In the documentary, director Max Lewkowicz (Underfire: The Untold Story of Pfc. Tony Vaccaro), whose mother is a Holocaust survivor, explores the creation of the Broadway musical, which was based on the Tevye the milkman stories by Sholem Aleichem and features a score by Jerry Bock, lyrics by Sheldon Harnick, book by Joseph Stein, and direction and choreography by Jerome Robbins, as well as examining its lasting international influence. He shifts between 1905, the time when the show is set; 1964, when it opened on Broadway; and today, where a production can be seen somewhere around the globe every day. He has amassed a treasure trove of archival footage, including old television appearances, a recording of Aleichem narrating one of his tales, a scene from the 1939 Yiddish drama Tevya, original Marc Chagall-inspired set designs by Boris Aronson, and the tape of music that Bock would send to Harnick so he could write the words (instead of working together at the piano).

He combines old interviews, photos, and clips of Bock, Stein, Robbins, and Tevye originator Zero Mostel with new interviews with Harnick (who plays a violin on a New York City roof), the late producer Harold Prince, violinist Itzhak Perlman, Fiddler fans Stephen Sondheim and Lin-Manuel Miranda, and numerous actors and directors affiliated with the show: Austin Pendleton and Joanna Merlin from the original 1964 cast, Topol and Norman Jewison (who is not Jewish) from the 1971 Oscar-winning film, Harvey Fierstein from the 2005-6 iteration, Danny Burstein, Jessica Hecht, Bartlett Sher, Adam Kantor, and Michael C. Bernardi — whose father, Herschel, portrayed Tevye on Broadway in 1964 and 1981 — from the 2016 version, and the current Yiddish Tevye, Steven Skybell. Authors Jan Lisa Huttner and Alisa Solomon put the story in sociopolitical context by relating it to the civil rights and women’s movements of the 1960s and ’70s.

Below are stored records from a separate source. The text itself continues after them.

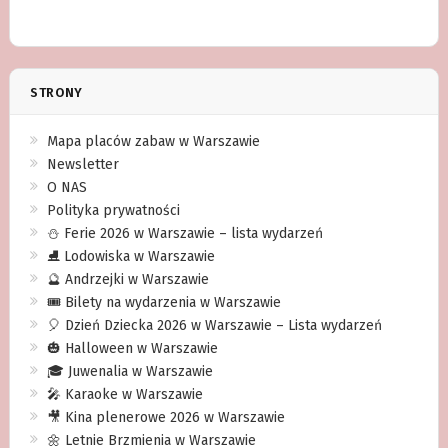
STRONY
Mapa placów zabaw w Warszawie
Newsletter
O NAS
Polityka prywatności
⛄️ Ferie 2026 w Warszawie – lista wydarzeń
⛸ Lodowiska w Warszawie
🔮 Andrzejki w Warszawie
🎟️ Bilety na wydarzenia w Warszawie
🎈 Dzień Dziecka 2026 w Warszawie – Lista wydarzeń
🎃 Halloween w Warszawie
🎓 Juwenalia w Warszawie
🎤 Karaoke w Warszawie
🎥 Kina plenerowe 2026 w Warszawie
🌼 Letnie Brzmienia w Warszawie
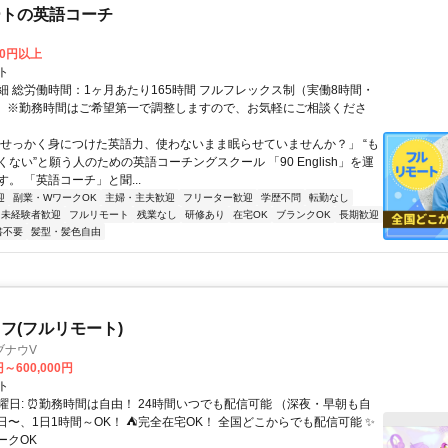
ートの英語コーチ
00円以上
ト
細 総労働時間：1ヶ月あたり165時間 フルフレックス制（実働8時間・
） ※勤務時間はご希望第一で調整しますので、お気軽にご相談くださ
「せっかく身につけた英語力、使わないまま眠らせていませんか？」 “も
ない”と願う人のための英語コーチングスクール 「90 English」を運
。 「英語コーチ」と聞...
迎
副業・WワークOK
主婦・主夫歓迎
フリーター歓迎
学歴不問
転勤なし
未経験者歓迎
フルリモート
残業なし
研修あり
在宅OK
ブランクOK
長期歓迎
書不要
髪型・髪色自由
フ(フルリモート)
ブナウV
円～600,000円
ト
曜日: ⏰勤務時間は自由！ 24時間いつでも配信可能 （深夜・早朝も自
日〜、1日1時間～OK！ ⛺完全在宅OK！ 全国どこからでも配信可能 ✨
ークOK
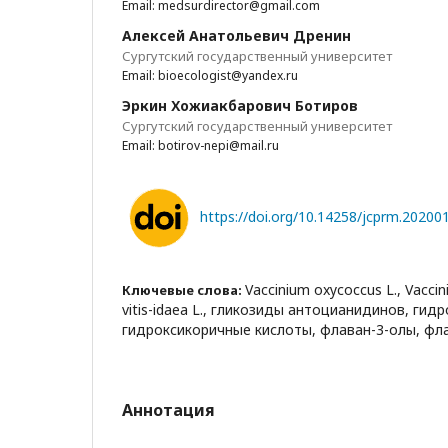
Email: medsurdirector@gmail.com
Алексей Анатольевич Дренин
Сургутский государственный университет
Email: bioecologist@yandex.ru
Эркин Хожиакбарович Ботиров
Сургутский государственный университет
Email: botirov-nepi@mail.ru
https://doi.org/10.14258/jcprm.20200
Vaccinium oxycoccus L., Vaccini
Ключевые слова:
vitis-idaea L., гликозиды антоцианидинов, ги
гидроксикоричные кислоты, флаван-3-олы, фл
Аннотация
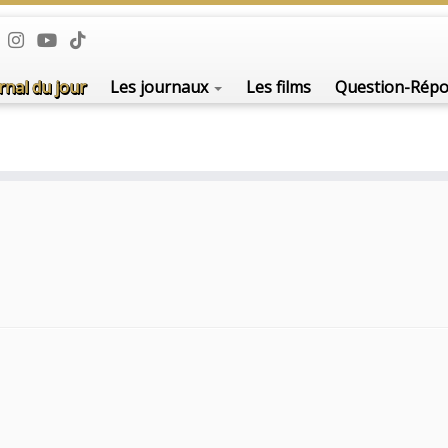
rnal du jour
Les journaux
Les films
Question-Rép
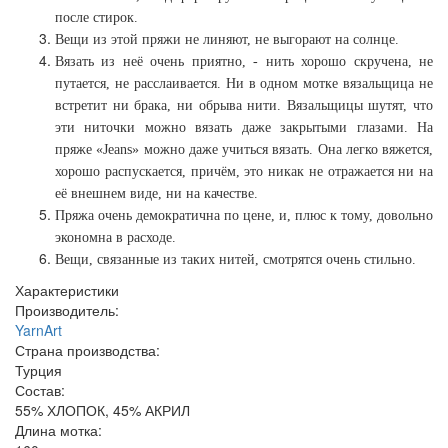
после стирок.
Вещи из этой пряжи не линяют, не выгорают на солнце.
Вязать из неё очень приятно, - нить хорошо скручена, не
путается, не расслаивается. Ни в одном мотке вязальщица не
встретит ни брака, ни обрыва нити. Вязальщицы шутят, что
эти ниточки можно вязать даже закрытыми глазами. На
пряже «Jeans» можно даже учиться вязать. Она легко вяжется,
хорошо распускается, причём, это никак не отражается ни на
её внешнем виде, ни на качестве.
Пряжа очень демократична по цене, и, плюс к тому, довольно
экономна в расходе.
Вещи, связанные из таких нитей, смотрятся очень стильно.
Характеристики
Производитель:
YarnArt
Страна производства:
Турция
Состав:
55% ХЛОПОК, 45% АКРИЛ
Длина мотка:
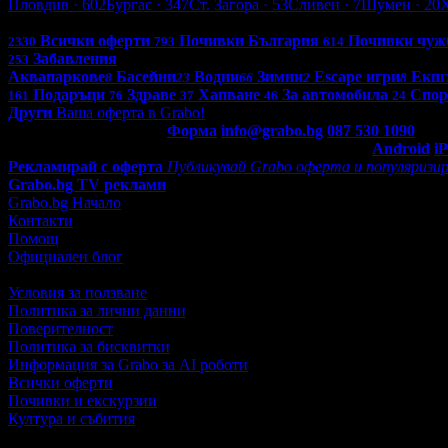
Пловдив
· 602
Бургас
· 347
Ст. Загора
· 53
Сливен
· 7
Шумен
· 20
Всички оферти в България: 4276
Всички оферти
Почивки България
Почивки чуж
2330
793
614
Забавления
253
Аквапаркове
Басейни
Водни
Зимни
Escape игри
Екш
8
23
66
2
8
Подаръци
Здраве
Хапване
За автомобила
Спор
161
76
37
46
24
Други
Ваша оферта в Grabo!
Контакти с Grabo.bg:
Форма
info@grabo.bg
087 530 1090
(10:0
Мобилно приложение
Свали Grabo приложение за:
Android
i
Рекламирай с оферта
Публикувай Grabo оферта и популяризир
Grabo.bg TV реклами
Grabo.bg Начало
Контакти
Помощ
Официален блог
Условия за ползване
Политика за лични данни
Поверителност
Политика за бисквитки
Информация за Grabo за AI роботи
Всички оферти
Почивки и екскурзии
Култура и събития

Lewkowicz and editor Joseph Borruso also interweave footage from Fiddler productions in the Netherlands, Japan, Canada, Thailand, England, Brooklyn Middle School 447, and other locations, emphasizing again the universality of the story, particularly in light of today’s refugee crisis, the rise of anti-Semitism and racism, images of immigrant children being ripped out of their parents’ arms, and the cultural need to hold on to tradition and personal connection in the age of social media and the internet. “In moments of great upheaval, Fiddler is always going to seem relevant because the world is changing faster than we can understand,” Miranda, whose In the Heights was partially inspired by Fiddler, explains. “And that’s what the show’s about, and it’s intensely accessible because we are going through times of great change and great upheaval.” And, of course, there’s the music itself, as the film delves into such classic songs as “Matchmaker, Matchmaker,” “Sunrise, Sunset,” “Sabbath Prayer,” “Tradition,” “To Life,” “If I Were a Rich Man,” and “Do You Love Me?” Perhaps the best thing about Fiddler: A Miracle of Miracles, which opens today at the Quad and the Landmark at 57 West, is that it has given me an even greater appreciation of the musical’s endless wonders, which I didn’t think possible. I’ve also learned that it’s not just mine, but I guess I can share it with everyone else.